Request — Produce an exact copy of all the data below, dropping every image.

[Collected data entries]
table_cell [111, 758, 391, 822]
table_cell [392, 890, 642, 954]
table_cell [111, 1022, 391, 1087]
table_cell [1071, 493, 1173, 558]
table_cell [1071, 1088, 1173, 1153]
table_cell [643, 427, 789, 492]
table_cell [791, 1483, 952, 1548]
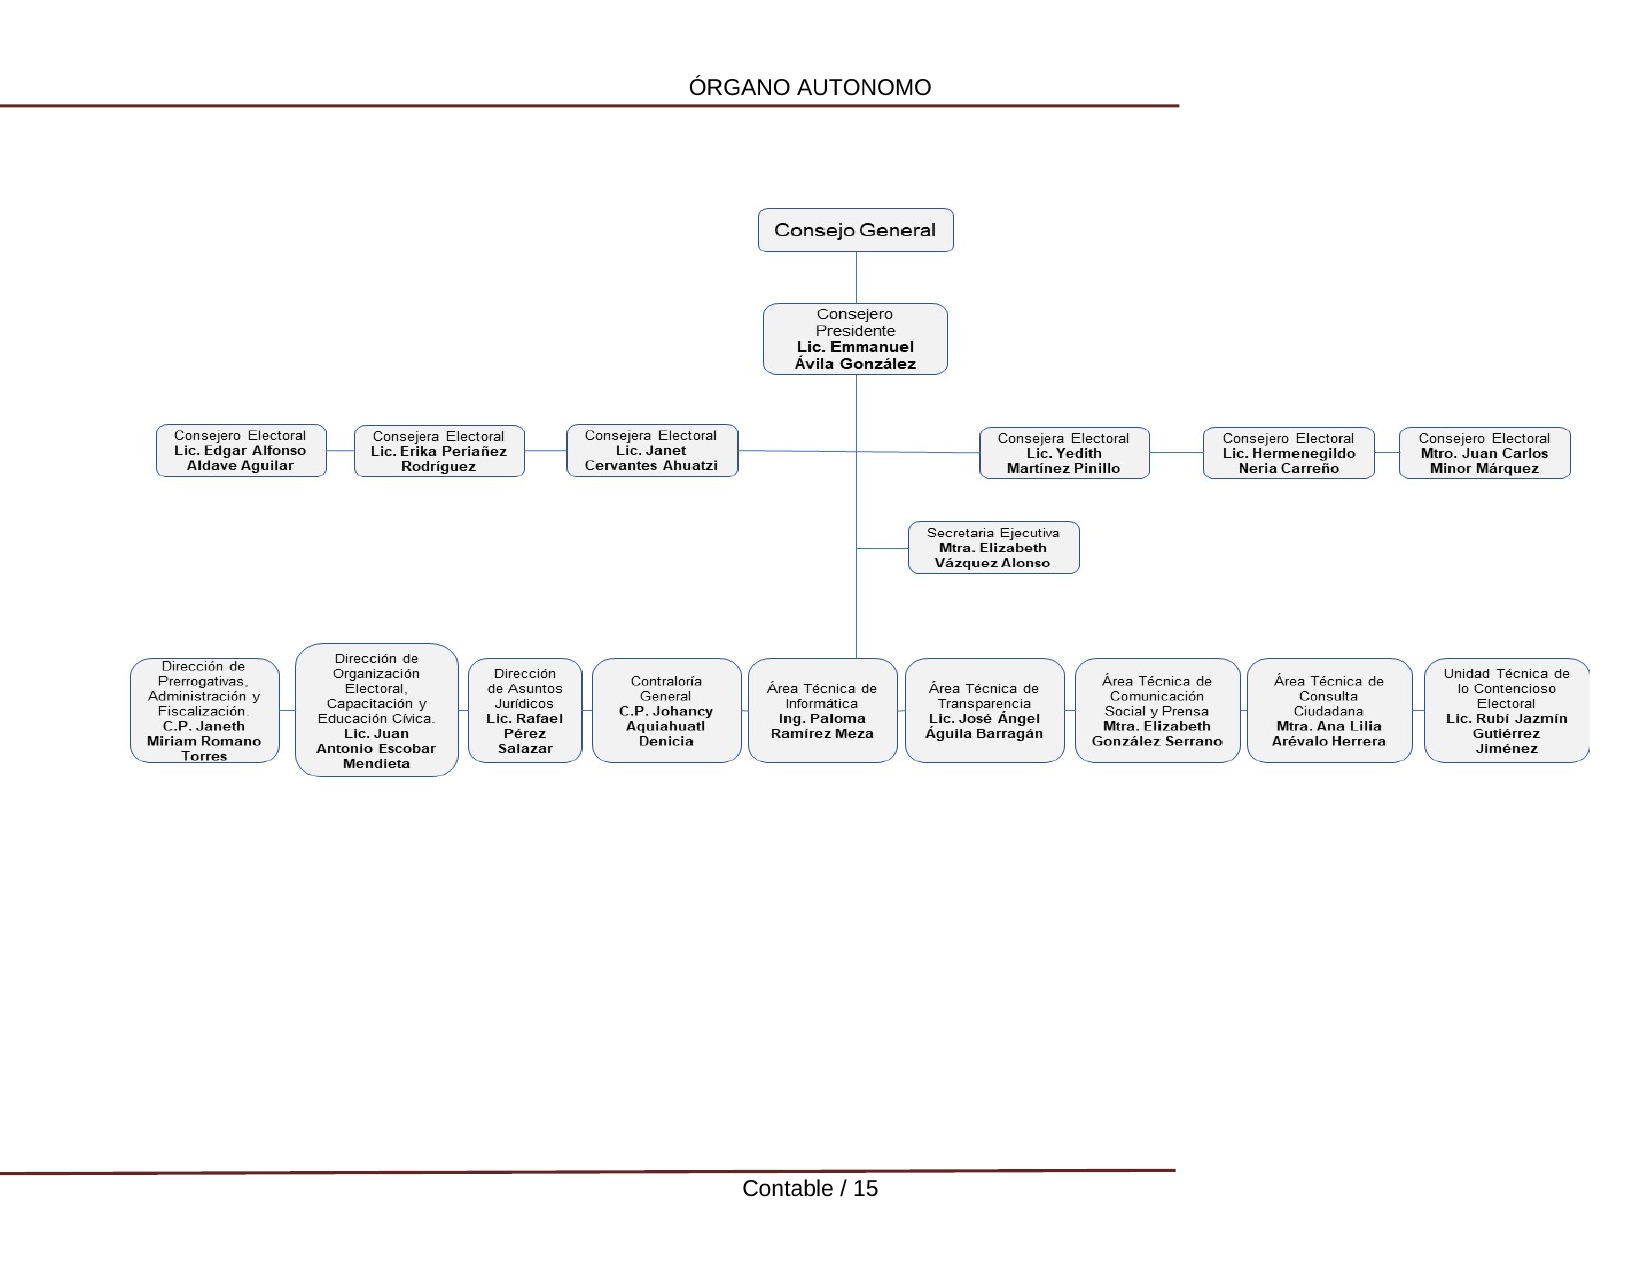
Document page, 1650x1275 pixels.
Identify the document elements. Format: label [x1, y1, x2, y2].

picture [122, 191, 1590, 866]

Expected answer —
table_cell [111, 758, 391, 822]
table_cell [392, 890, 642, 954]
table_cell [111, 1022, 391, 1087]
table_cell [1071, 493, 1173, 558]
table_cell [1071, 1088, 1173, 1153]
table_cell [643, 427, 789, 492]
table_cell [791, 1483, 952, 1548]
Document page, 1650x1275 pixels.
Identify the document elements. Format: label [x1, y1, x2, y2].

picture [122, 191, 1590, 866]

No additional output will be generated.